BAGIAN TEKS.
Ilustrasi. (Sumber: Internet) |
Read Time:3 Minute, 51 Second
Oleh: Pandent M. N. Lubis*
Ketika Presiden Joko Widodo berada di Solo untuk menghadiri perayaan pernikahan putranya di Solo, di saat itu pula media ramai memberitakan soal penunjukkan Ketua Umum Partai Kesatuan dan Persatuan Indonesia (PKPI), Sutiyoso, Sebagai Kepala Badan Intelijen Negara (BIN).
Mungkin momentum pernikahan putranya ini merupakan suatu strategi untuk menghalau pertanyaan media dan pihak lain seputar pengajuan Letnan Jendral Purnawirawan itu sebagai KaBIN. Bagaimana tidak, respon pro dan kontra pun mulai meramaikan pemberitaan terkait keputusan Presiden itu.

DATA YANG DIBERIKAN.
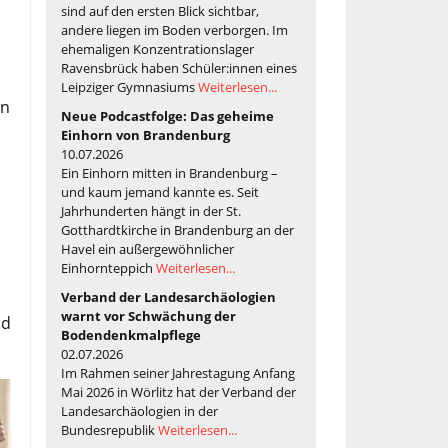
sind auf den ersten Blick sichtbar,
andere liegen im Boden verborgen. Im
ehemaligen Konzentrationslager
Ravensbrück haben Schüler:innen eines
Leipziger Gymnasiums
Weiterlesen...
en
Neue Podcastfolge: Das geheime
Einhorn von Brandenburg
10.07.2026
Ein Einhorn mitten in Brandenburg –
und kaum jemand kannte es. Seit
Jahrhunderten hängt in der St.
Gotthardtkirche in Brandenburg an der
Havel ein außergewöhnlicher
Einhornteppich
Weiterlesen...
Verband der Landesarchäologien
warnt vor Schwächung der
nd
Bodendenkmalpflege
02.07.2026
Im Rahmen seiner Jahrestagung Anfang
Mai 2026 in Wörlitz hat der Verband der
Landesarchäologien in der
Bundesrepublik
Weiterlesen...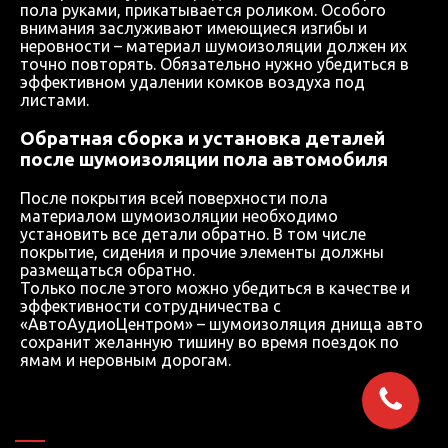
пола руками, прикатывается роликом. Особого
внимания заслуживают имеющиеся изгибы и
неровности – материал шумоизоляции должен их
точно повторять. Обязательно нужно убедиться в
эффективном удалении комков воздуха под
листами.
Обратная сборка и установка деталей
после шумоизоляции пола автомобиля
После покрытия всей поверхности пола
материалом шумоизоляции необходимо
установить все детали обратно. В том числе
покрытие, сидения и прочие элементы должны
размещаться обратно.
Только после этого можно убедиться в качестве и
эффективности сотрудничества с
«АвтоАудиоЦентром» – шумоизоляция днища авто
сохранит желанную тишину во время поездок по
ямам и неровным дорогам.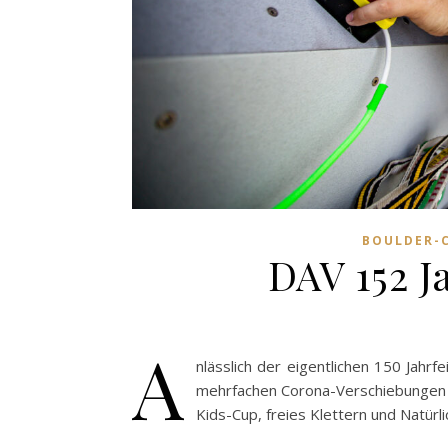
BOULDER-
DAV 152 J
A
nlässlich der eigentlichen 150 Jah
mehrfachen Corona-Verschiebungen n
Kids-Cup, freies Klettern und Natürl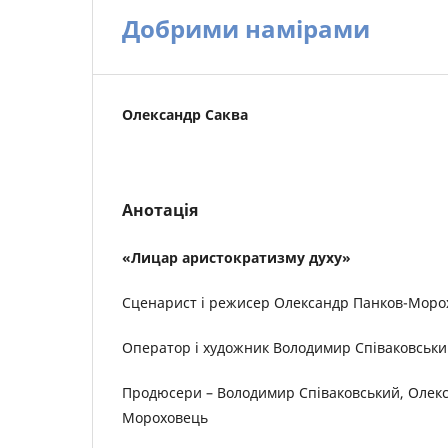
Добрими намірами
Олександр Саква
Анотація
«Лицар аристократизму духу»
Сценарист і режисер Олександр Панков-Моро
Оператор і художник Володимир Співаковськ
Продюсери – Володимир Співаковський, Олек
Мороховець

TUGAS ANDA.
Jawab pertanyaan berikut berdasarkan teks tentang penunjukan Kepala BIN, dengan nomor jawaban yang sama.
1. Siapa penulis teks tersebut?
2. Jabatan apa yang dipegang Sutiyoso di Partai Kesatuan dan Persatuan Indonesia (PKPI)?
3. Dengan sebutan pangkat apa Sutiyoso dirujuk pada paragraf kedua?

HASIL LATIHAN.
1. Pandent M. N. Lubis.
2. Ketua Umum.
3. Letnan Jendral Purnawirawan.